Multilingual != Multicultural: Evaluating Gaps Between Multilingual Capabilities and Cultural Alignment in LLMs
Jonathan Rystrøm, Hannah Rose Kirk, Scott Hale
TL;DR
This work interrogates whether advancing multilingual capabilities in large language models yields better cultural alignment with population value distributions. It introduces a distribution-based evaluation framework anchored to World Values Survey data and uses a multi-language, multi-model comparison (Gemma, OLMo, GPT-turbo) to assess alignment and US-centric bias. Using linear mixed-effects regression and self-consistency controls, the authors show that multilingual improvements do not consistently translate to cultural alignment, and self-consistency emerges as a stronger predictor. The findings underscore the need for targeted alignment strategies beyond general capability scaling to ensure culturally respectful and globally useful LLM behavior.
Abstract
Large Language Models (LLMs) are becoming increasingly capable across global languages. However, the ability to communicate across languages does not necessarily translate to appropriate cultural representations. A key concern is US-centric bias, where LLMs reflect US rather than local cultural values. We propose a novel methodology that compares LLM-generated response distributions against population-level opinion data from the World Value Survey across four languages (Danish, Dutch, English, and Portuguese).
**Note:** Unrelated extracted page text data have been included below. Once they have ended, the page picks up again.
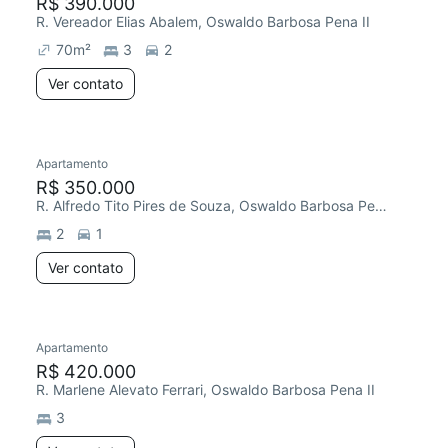
R$ 390.000
R. Vereador Elias Abalem, Oswaldo Barbosa Pena II
70
m²
3
2
Ver contato
Apartamento
R$ 350.000
R. Alfredo Tito Pires de Souza, Oswaldo Barbosa Pena II
2
1
Ver contato
Apartamento
R$ 420.000
R. Marlene Alevato Ferrari, Oswaldo Barbosa Pena II
3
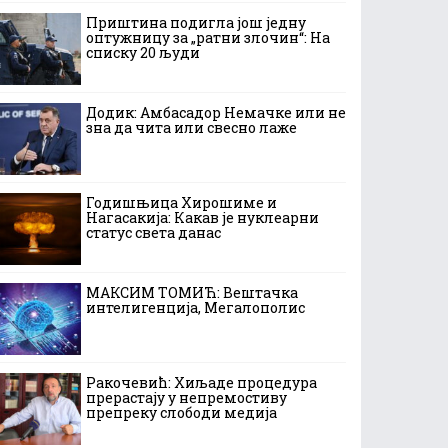
Приштина подигла још једну
оптужницу за „ратни злочин“: На
списку 20 људи
Додик: Амбасадор Немачке или не
зна да чита или свесно лаже
Годишњица Хирошиме и
Нагасакија: Какав је нуклеарни
статус света данас
МАКСИМ ТОМИЋ: Вештачка
интелигенција, Мегалополис
Ракочевић: Хиљаде процедура
прерастају у непремостиву
препреку слободи медија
Using a rigorous linear mixed-effects regression framework, we compare two families of models: Google's Gemma models (2B--27B parameters) and successive iterations of OpenAI's turbo-series. Across the families of models, we find no consistent relationships between language capabilities and cultural alignment. While the Gemma models have a positive correlation between language capability and cultural alignment across languages, the OpenAI models do not. Importantly, we find that self-consistency is a stronger predictor of multicultural alignment than multilingual capabilities. Our results demonstrate that achieving meaningful cultural alignment requires dedicated effort beyond improving general language capabilities.